Qualified images and diffusion-weighted parameters were obtained for all patients. The ADCf and f value were positively correlated, whereas ADCs and ADC value were negatively correlated with Fuhrman grade. Significant differences were observed in ADCf (P < 0.001), ADCs (P = 0.005), and f values (P < 0.001) of high- and low-grade ccRCCs. When differentiating Fuhrman low-grade tumors from high-grade, the ADCf revealed an area under receiver operating characteristic curve of 0.959, which was higher than the ADC value (0.789; P = 0.046), while ADCs (0.807) and f (0.833) showed no significant difference from ADC (P = 0.85 for ADCs, P = 0.73 for f).
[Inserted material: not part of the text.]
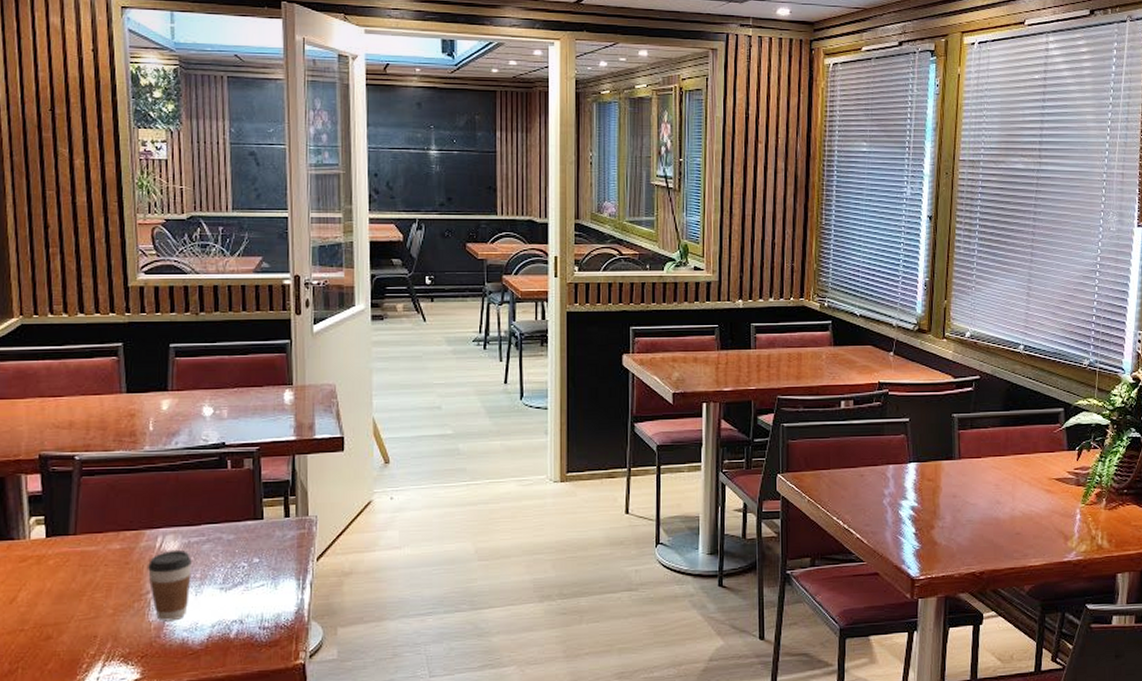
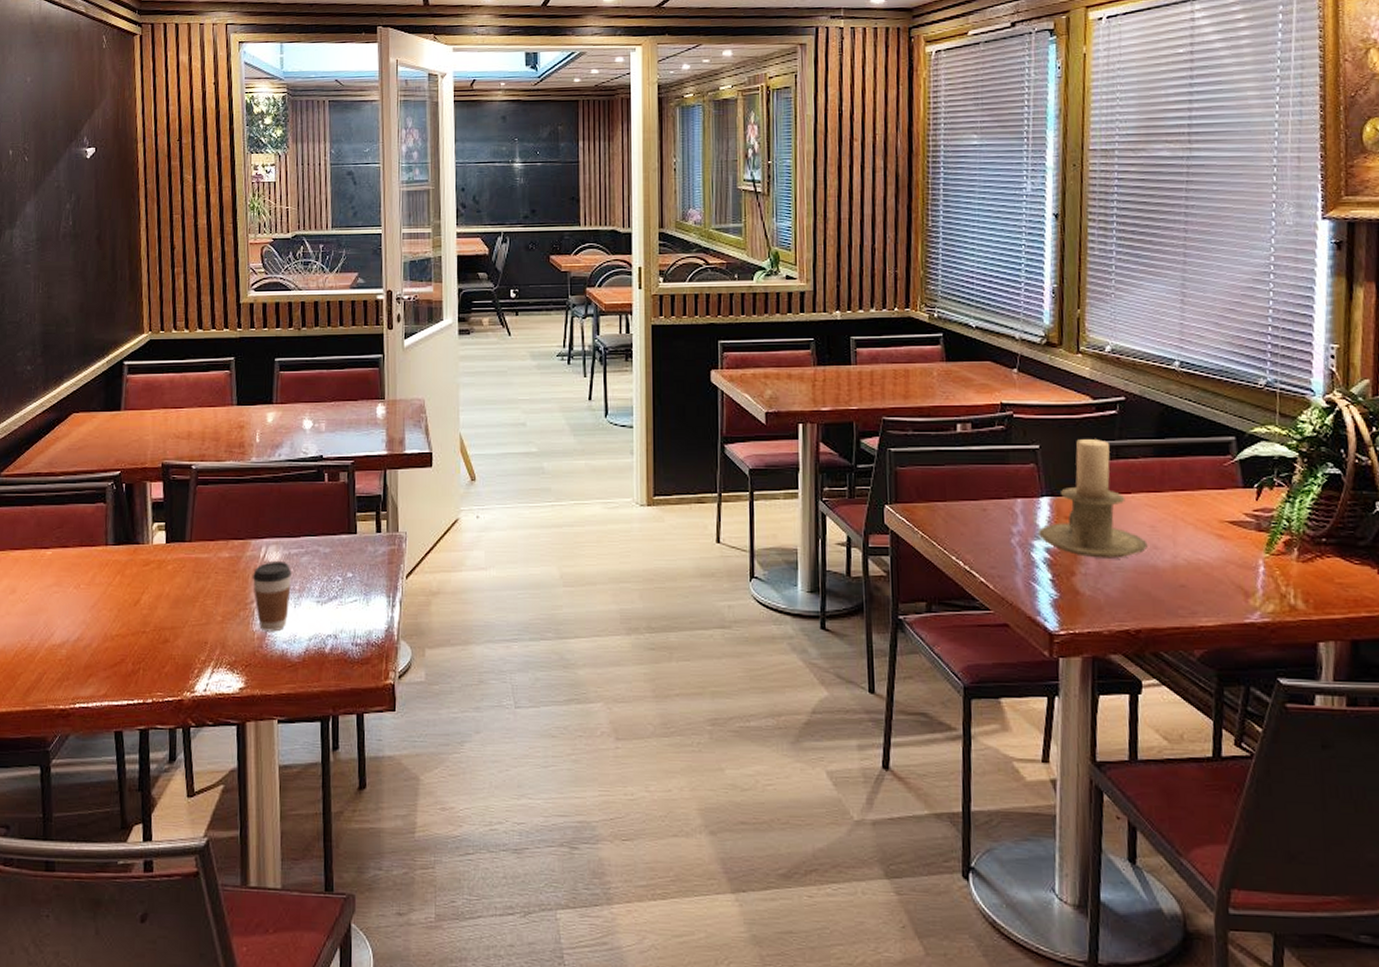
candle holder: none [906,412,992,514] -> present [1039,439,1148,559]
Biexponential DWI provides additional parameters for ccRCC. ADCf is more accurate compared with the ADC value in characterizing Fuhrman grade of ccRCC.
透明细胞肾细胞癌(ccRCC)是最常见的原发性泌尿系统恶性肿瘤。富尔曼分级系统是ccRCC侵袭性和预后的独立指标。我们旨在评估双指数和单指数拟合信号衰减对富尔曼分级的可能诊断作用。
33例ccRCC患者接受了多个b值(0、20、50、100、150、250、400、600、800、1000 s/mm2)的扩散加权成像(DWI)。计算双指数参数(快速表观扩散系数[ADCf]、慢速表观扩散系数[ADCs]和ADCf分数[f])和单指数表观扩散系数,并分别与ccRCC的富尔曼分级相关。通过受试者工作特征分析评估双指数参数在区分富尔曼低级别和高级别肿瘤中的性能,并与ADC值进行比较。
所有患者均获得了合格的图像和扩散加权参数。ADCf和f值呈正相关,而ADCs和ADC值与富尔曼分级呈负相关。高级别和低级别ccRCC的ADCf(P < 0.001)、ADCs(P = 0.005)和f值(P < 0.001)存在显著差异。在区分富尔曼低级别肿瘤和高级别肿瘤时,ADCf的受试者工作特征曲线下面积为0.959,高于ADC值(0.789;P = 0.046),而ADCs(0.807)和f(0.833)与ADC无显著差异(ADCs的P = 0.85,f的P = 0.73)。
双指数DWI为ccRCC提供了额外的参数。在表征ccRCC的富尔曼分级方面,ADCf比ADC值更准确。